▸ Exercise objective
The lines you need are those holding the word "game"; pull them from the material.

▸ Information provided
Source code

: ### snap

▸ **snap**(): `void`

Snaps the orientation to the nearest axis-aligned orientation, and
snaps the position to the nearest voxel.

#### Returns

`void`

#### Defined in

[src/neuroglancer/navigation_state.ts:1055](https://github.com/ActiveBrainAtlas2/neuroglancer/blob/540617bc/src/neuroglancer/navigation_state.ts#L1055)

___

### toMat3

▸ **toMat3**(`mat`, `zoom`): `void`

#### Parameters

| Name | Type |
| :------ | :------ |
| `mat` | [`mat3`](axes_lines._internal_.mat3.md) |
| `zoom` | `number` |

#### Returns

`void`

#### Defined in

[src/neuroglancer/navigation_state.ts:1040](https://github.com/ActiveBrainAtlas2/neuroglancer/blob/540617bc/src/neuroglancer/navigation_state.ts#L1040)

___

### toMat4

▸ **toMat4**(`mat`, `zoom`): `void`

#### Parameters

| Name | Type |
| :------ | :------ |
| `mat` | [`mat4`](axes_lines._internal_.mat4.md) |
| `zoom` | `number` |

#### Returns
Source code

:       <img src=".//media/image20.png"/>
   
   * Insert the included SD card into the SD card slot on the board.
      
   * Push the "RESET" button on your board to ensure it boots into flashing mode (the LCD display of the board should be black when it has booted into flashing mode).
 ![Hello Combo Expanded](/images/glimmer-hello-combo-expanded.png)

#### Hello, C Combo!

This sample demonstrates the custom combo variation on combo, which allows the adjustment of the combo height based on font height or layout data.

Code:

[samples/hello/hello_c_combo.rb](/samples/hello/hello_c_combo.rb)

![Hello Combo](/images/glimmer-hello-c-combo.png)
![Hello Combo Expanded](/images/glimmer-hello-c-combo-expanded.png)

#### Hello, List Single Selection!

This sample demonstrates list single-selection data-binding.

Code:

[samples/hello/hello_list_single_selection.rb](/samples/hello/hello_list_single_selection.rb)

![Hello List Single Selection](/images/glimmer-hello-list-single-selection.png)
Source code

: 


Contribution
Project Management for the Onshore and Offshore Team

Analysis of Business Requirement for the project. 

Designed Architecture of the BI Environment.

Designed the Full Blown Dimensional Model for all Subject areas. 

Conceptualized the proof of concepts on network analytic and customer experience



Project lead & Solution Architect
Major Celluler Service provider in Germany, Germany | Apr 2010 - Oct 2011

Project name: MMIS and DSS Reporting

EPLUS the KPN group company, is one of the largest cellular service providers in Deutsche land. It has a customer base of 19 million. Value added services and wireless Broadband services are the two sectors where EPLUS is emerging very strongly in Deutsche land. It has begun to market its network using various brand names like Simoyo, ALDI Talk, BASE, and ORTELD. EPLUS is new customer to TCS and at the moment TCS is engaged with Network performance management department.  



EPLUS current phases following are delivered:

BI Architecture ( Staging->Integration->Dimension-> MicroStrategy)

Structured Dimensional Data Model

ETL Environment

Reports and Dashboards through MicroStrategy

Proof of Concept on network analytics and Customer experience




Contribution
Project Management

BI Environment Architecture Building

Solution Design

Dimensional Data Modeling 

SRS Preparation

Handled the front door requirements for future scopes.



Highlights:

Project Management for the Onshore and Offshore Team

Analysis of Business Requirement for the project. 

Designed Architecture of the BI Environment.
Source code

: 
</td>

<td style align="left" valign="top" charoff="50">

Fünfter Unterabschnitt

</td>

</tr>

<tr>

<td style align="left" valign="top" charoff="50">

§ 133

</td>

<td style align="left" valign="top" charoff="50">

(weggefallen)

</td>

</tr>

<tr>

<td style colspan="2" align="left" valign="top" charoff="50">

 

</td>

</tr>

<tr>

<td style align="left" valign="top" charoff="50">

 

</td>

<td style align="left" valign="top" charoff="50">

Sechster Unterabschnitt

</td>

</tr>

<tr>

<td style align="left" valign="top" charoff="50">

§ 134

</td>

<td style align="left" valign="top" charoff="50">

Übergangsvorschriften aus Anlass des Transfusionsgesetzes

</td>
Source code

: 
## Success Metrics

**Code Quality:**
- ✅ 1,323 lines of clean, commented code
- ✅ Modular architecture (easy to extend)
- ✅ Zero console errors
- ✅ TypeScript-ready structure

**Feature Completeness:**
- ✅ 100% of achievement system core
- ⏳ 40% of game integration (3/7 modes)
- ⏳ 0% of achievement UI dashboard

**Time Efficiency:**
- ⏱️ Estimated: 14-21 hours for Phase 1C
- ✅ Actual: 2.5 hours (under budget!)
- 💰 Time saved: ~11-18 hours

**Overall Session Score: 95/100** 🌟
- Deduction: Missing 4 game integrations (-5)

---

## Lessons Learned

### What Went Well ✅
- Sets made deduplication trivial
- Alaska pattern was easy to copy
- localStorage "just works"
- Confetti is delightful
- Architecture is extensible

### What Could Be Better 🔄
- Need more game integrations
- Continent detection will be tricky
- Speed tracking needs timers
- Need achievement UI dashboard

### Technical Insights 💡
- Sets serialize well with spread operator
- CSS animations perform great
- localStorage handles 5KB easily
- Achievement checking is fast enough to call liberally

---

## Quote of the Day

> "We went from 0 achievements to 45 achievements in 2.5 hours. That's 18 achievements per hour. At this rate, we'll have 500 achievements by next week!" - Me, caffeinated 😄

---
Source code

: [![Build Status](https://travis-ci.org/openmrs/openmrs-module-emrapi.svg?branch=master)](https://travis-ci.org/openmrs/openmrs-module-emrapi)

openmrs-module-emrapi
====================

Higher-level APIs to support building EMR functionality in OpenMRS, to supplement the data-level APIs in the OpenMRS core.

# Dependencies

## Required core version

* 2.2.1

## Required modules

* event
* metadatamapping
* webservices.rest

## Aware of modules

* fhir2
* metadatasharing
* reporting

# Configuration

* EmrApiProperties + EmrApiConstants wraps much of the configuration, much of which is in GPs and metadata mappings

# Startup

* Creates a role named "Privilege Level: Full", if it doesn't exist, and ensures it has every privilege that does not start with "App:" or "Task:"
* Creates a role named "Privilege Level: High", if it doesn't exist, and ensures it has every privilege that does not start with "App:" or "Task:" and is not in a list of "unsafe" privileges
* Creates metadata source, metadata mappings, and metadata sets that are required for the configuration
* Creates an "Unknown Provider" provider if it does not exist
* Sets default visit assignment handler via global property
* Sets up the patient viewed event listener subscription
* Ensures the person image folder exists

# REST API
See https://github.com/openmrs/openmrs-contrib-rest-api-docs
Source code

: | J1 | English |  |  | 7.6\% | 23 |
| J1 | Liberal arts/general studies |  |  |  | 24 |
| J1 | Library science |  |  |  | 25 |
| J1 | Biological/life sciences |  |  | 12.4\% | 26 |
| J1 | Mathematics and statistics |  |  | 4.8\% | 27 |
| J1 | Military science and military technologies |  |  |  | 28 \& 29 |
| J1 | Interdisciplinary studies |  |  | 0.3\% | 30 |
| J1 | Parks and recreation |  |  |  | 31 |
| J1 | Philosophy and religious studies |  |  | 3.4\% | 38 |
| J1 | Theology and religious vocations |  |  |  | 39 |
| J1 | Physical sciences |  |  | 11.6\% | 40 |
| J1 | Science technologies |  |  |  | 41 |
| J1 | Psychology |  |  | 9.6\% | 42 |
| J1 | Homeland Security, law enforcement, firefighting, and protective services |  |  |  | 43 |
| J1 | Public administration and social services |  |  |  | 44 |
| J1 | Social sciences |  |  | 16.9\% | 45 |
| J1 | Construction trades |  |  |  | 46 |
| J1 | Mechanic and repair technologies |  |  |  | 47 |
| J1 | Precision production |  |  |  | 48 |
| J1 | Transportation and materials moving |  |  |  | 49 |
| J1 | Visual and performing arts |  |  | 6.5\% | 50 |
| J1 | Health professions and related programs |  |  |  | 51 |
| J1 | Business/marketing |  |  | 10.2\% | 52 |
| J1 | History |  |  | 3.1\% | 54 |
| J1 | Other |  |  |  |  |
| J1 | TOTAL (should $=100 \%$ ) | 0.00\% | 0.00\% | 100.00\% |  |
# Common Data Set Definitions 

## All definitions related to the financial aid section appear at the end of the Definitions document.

▸ Exercise solution
- ⏳ 40% of game integration (3/7 modes)
- Deduction: Missing 4 game integrations (-5)
- Need more game integrations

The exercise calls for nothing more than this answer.